Copy out every line of the listing below character for character, leaving out the pictures.

» DATA
↓↓↓
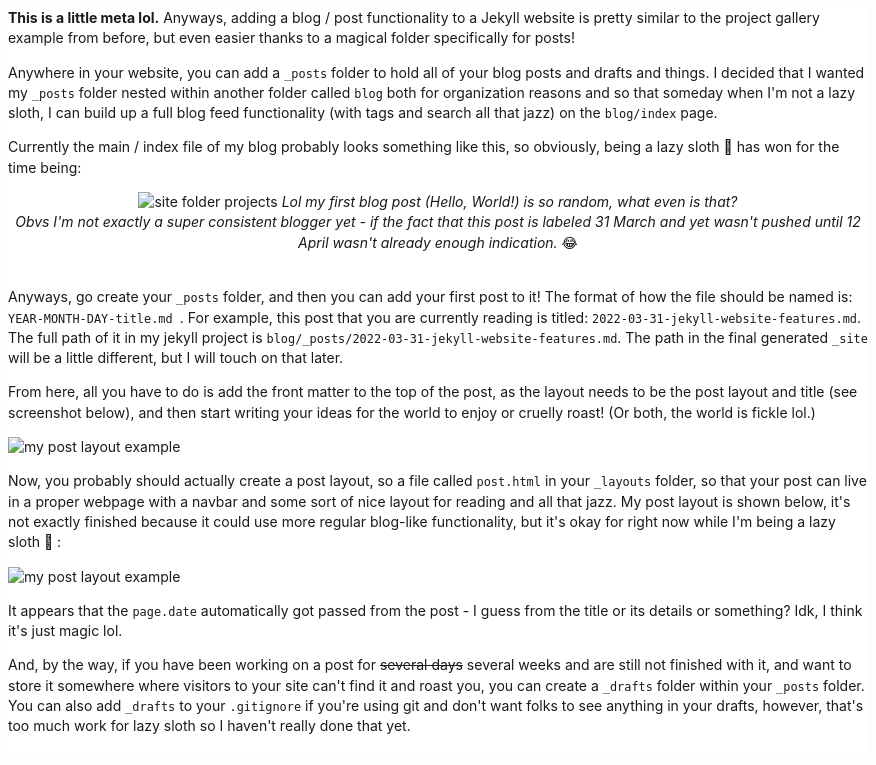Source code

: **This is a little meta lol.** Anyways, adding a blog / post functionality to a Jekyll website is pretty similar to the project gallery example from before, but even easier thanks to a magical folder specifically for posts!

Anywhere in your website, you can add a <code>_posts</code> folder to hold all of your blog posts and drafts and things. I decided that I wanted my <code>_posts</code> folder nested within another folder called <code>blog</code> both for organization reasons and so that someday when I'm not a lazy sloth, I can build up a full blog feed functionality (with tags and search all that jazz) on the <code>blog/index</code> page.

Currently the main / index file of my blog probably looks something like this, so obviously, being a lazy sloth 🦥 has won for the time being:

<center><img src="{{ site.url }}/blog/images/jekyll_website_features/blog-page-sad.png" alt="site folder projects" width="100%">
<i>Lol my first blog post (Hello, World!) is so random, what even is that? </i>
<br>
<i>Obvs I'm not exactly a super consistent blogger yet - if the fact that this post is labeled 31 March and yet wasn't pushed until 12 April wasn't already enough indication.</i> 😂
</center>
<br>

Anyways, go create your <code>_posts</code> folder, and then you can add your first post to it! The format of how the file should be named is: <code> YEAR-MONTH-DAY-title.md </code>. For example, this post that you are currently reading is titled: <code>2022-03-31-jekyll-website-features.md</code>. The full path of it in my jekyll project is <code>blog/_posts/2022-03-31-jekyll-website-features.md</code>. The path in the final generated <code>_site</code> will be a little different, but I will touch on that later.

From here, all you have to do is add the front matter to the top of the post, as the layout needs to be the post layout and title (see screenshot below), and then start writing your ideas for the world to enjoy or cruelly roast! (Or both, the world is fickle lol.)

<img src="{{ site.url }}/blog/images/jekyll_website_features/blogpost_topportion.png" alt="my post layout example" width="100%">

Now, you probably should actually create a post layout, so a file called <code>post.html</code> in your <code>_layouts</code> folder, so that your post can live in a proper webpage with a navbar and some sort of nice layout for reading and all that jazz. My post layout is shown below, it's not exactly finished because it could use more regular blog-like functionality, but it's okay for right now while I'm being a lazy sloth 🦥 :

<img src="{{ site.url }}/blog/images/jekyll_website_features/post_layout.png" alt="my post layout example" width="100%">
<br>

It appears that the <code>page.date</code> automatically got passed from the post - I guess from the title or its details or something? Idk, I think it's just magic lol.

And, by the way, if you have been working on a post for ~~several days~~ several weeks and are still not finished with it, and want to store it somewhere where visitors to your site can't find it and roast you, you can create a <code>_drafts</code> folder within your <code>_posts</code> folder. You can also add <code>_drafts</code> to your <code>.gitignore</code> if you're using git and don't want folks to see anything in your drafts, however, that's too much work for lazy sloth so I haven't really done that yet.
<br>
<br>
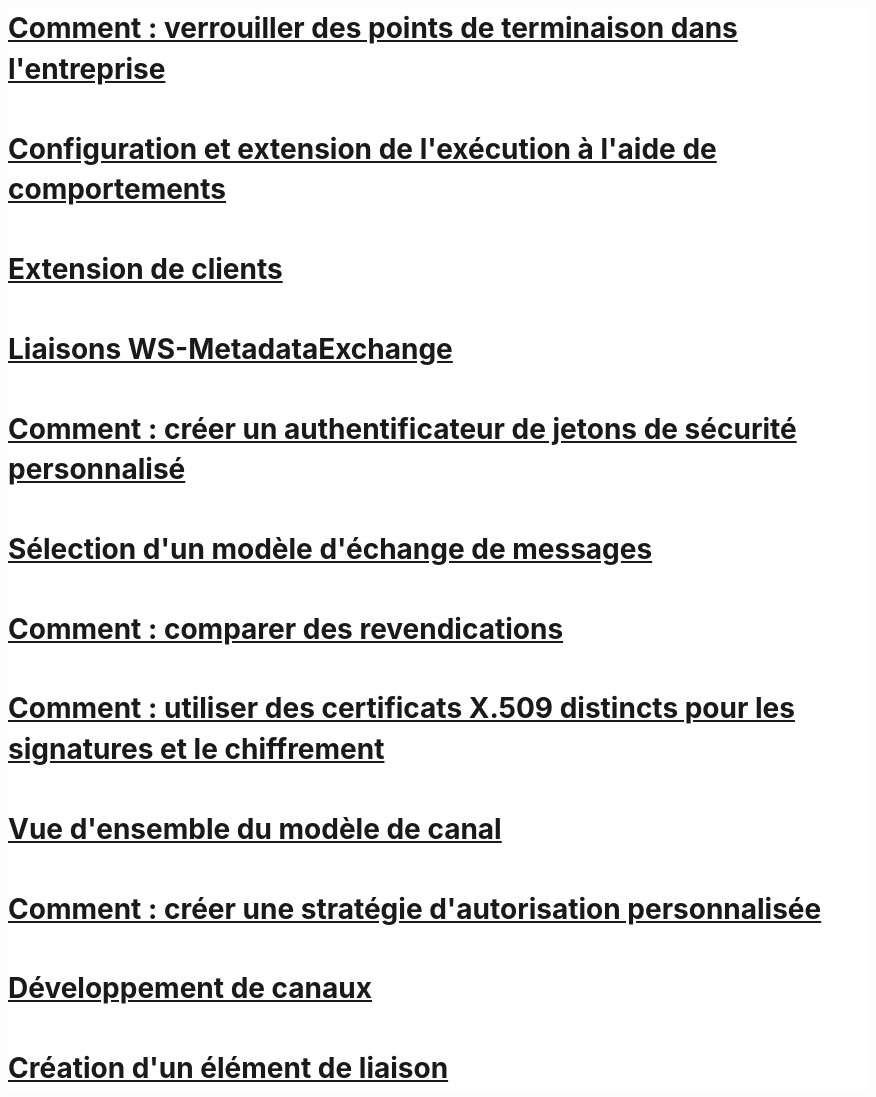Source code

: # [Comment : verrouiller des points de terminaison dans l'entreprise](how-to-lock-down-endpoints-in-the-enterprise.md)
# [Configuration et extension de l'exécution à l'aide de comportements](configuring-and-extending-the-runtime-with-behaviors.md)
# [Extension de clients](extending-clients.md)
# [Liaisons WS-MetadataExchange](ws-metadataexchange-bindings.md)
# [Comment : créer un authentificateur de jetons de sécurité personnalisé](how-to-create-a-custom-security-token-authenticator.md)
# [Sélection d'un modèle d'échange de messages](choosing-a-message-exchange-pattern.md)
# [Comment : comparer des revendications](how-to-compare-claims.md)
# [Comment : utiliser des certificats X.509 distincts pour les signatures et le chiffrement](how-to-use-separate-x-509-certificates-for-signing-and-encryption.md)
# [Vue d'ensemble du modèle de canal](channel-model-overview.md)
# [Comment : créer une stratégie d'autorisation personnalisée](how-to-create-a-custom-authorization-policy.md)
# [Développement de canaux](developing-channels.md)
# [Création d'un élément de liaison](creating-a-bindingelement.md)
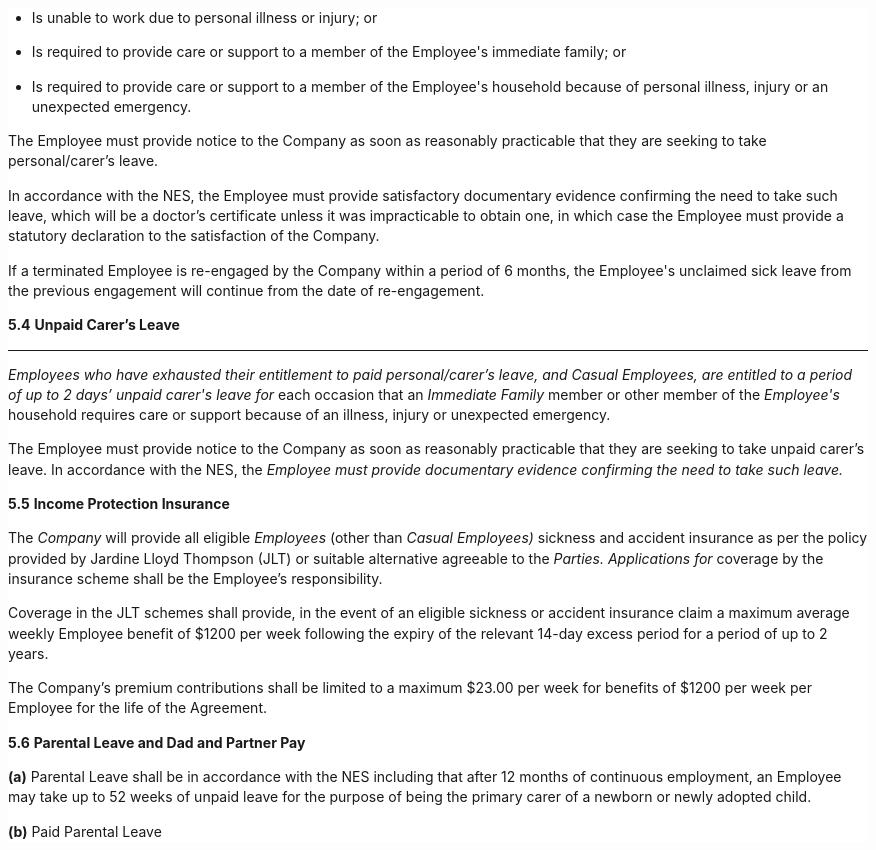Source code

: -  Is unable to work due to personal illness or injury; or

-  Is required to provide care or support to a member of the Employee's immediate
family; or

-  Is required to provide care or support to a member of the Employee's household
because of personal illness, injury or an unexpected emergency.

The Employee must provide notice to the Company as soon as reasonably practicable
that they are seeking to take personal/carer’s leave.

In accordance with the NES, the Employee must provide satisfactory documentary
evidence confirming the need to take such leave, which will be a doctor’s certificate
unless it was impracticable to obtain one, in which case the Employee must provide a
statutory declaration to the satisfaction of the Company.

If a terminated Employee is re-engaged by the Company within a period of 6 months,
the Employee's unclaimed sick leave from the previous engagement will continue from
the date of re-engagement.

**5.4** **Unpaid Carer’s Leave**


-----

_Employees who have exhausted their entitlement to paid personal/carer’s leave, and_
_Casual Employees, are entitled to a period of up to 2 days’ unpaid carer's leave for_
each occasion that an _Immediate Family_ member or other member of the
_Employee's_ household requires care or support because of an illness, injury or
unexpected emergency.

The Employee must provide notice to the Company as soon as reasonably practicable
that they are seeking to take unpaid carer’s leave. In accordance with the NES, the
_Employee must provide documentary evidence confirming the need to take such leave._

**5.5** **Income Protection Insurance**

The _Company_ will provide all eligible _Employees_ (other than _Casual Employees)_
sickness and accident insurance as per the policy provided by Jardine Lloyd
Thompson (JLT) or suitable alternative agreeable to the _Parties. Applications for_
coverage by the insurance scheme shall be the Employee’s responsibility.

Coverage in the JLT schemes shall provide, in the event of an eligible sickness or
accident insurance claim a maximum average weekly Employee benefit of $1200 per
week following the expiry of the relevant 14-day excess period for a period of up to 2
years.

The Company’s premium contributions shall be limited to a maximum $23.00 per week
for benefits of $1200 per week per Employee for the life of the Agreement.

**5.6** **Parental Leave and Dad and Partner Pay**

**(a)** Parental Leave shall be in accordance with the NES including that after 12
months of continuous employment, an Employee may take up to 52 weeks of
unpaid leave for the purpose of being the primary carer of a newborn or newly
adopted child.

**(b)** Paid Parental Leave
↑↑↑
» TASK OUTPUT
Source code

: **This is a little meta lol.** Anyways, adding a blog / post functionality to a Jekyll website is pretty similar to the project gallery example from before, but even easier thanks to a magical folder specifically for posts!

Anywhere in your website, you can add a <code>_posts</code> folder to hold all of your blog posts and drafts and things. I decided that I wanted my <code>_posts</code> folder nested within another folder called <code>blog</code> both for organization reasons and so that someday when I'm not a lazy sloth, I can build up a full blog feed functionality (with tags and search all that jazz) on the <code>blog/index</code> page.

Currently the main / index file of my blog probably looks something like this, so obviously, being a lazy sloth 🦥 has won for the time being:

<center><img src="{{ site.url }}/blog/images/jekyll_website_features/blog-page-sad.png" alt="site folder projects" width="100%">
<i>Lol my first blog post (Hello, World!) is so random, what even is that? </i>
<br>
<i>Obvs I'm not exactly a super consistent blogger yet - if the fact that this post is labeled 31 March and yet wasn't pushed until 12 April wasn't already enough indication.</i> 😂
</center>
<br>

Anyways, go create your <code>_posts</code> folder, and then you can add your first post to it! The format of how the file should be named is: <code> YEAR-MONTH-DAY-title.md </code>. For example, this post that you are currently reading is titled: <code>2022-03-31-jekyll-website-features.md</code>. The full path of it in my jekyll project is <code>blog/_posts/2022-03-31-jekyll-website-features.md</code>. The path in the final generated <code>_site</code> will be a little different, but I will touch on that later.

From here, all you have to do is add the front matter to the top of the post, as the layout needs to be the post layout and title (see screenshot below), and then start writing your ideas for the world to enjoy or cruelly roast! (Or both, the world is fickle lol.)

<img src="{{ site.url }}/blog/images/jekyll_website_features/blogpost_topportion.png" alt="my post layout example" width="100%">

Now, you probably should actually create a post layout, so a file called <code>post.html</code> in your <code>_layouts</code> folder, so that your post can live in a proper webpage with a navbar and some sort of nice layout for reading and all that jazz. My post layout is shown below, it's not exactly finished because it could use more regular blog-like functionality, but it's okay for right now while I'm being a lazy sloth 🦥 :

<img src="{{ site.url }}/blog/images/jekyll_website_features/post_layout.png" alt="my post layout example" width="100%">
<br>

It appears that the <code>page.date</code> automatically got passed from the post - I guess from the title or its details or something? Idk, I think it's just magic lol.

And, by the way, if you have been working on a post for ~~several days~~ several weeks and are still not finished with it, and want to store it somewhere where visitors to your site can't find it and roast you, you can create a <code>_drafts</code> folder within your <code>_posts</code> folder. You can also add <code>_drafts</code> to your <code>.gitignore</code> if you're using git and don't want folks to see anything in your drafts, however, that's too much work for lazy sloth so I haven't really done that yet.
<br>
<br>
Source code

: # [Comment : verrouiller des points de terminaison dans l'entreprise](how-to-lock-down-endpoints-in-the-enterprise.md)
# [Configuration et extension de l'exécution à l'aide de comportements](configuring-and-extending-the-runtime-with-behaviors.md)
# [Extension de clients](extending-clients.md)
# [Liaisons WS-MetadataExchange](ws-metadataexchange-bindings.md)
# [Comment : créer un authentificateur de jetons de sécurité personnalisé](how-to-create-a-custom-security-token-authenticator.md)
# [Sélection d'un modèle d'échange de messages](choosing-a-message-exchange-pattern.md)
# [Comment : comparer des revendications](how-to-compare-claims.md)
# [Comment : utiliser des certificats X.509 distincts pour les signatures et le chiffrement](how-to-use-separate-x-509-certificates-for-signing-and-encryption.md)
# [Vue d'ensemble du modèle de canal](channel-model-overview.md)
# [Comment : créer une stratégie d'autorisation personnalisée](how-to-create-a-custom-authorization-policy.md)
# [Développement de canaux](developing-channels.md)
# [Création d'un élément de liaison](creating-a-bindingelement.md)
Source code

: -  Is unable to work due to personal illness or injury; or

-  Is required to provide care or support to a member of the Employee's immediate
family; or

-  Is required to provide care or support to a member of the Employee's household
because of personal illness, injury or an unexpected emergency.

The Employee must provide notice to the Company as soon as reasonably practicable
that they are seeking to take personal/carer’s leave.

In accordance with the NES, the Employee must provide satisfactory documentary
evidence confirming the need to take such leave, which will be a doctor’s certificate
unless it was impracticable to obtain one, in which case the Employee must provide a
statutory declaration to the satisfaction of the Company.

If a terminated Employee is re-engaged by the Company within a period of 6 months,
the Employee's unclaimed sick leave from the previous engagement will continue from
the date of re-engagement.

**5.4** **Unpaid Carer’s Leave**


-----

_Employees who have exhausted their entitlement to paid personal/carer’s leave, and_
_Casual Employees, are entitled to a period of up to 2 days’ unpaid carer's leave for_
each occasion that an _Immediate Family_ member or other member of the
_Employee's_ household requires care or support because of an illness, injury or
unexpected emergency.

The Employee must provide notice to the Company as soon as reasonably practicable
that they are seeking to take unpaid carer’s leave. In accordance with the NES, the
_Employee must provide documentary evidence confirming the need to take such leave._

**5.5** **Income Protection Insurance**

The _Company_ will provide all eligible _Employees_ (other than _Casual Employees)_
sickness and accident insurance as per the policy provided by Jardine Lloyd
Thompson (JLT) or suitable alternative agreeable to the _Parties. Applications for_
coverage by the insurance scheme shall be the Employee’s responsibility.

Coverage in the JLT schemes shall provide, in the event of an eligible sickness or
accident insurance claim a maximum average weekly Employee benefit of $1200 per
week following the expiry of the relevant 14-day excess period for a period of up to 2
years.

The Company’s premium contributions shall be limited to a maximum $23.00 per week
for benefits of $1200 per week per Employee for the life of the Agreement.

**5.6** **Parental Leave and Dad and Partner Pay**

**(a)** Parental Leave shall be in accordance with the NES including that after 12
months of continuous employment, an Employee may take up to 52 weeks of
unpaid leave for the purpose of being the primary carer of a newborn or newly
adopted child.

**(b)** Paid Parental Leave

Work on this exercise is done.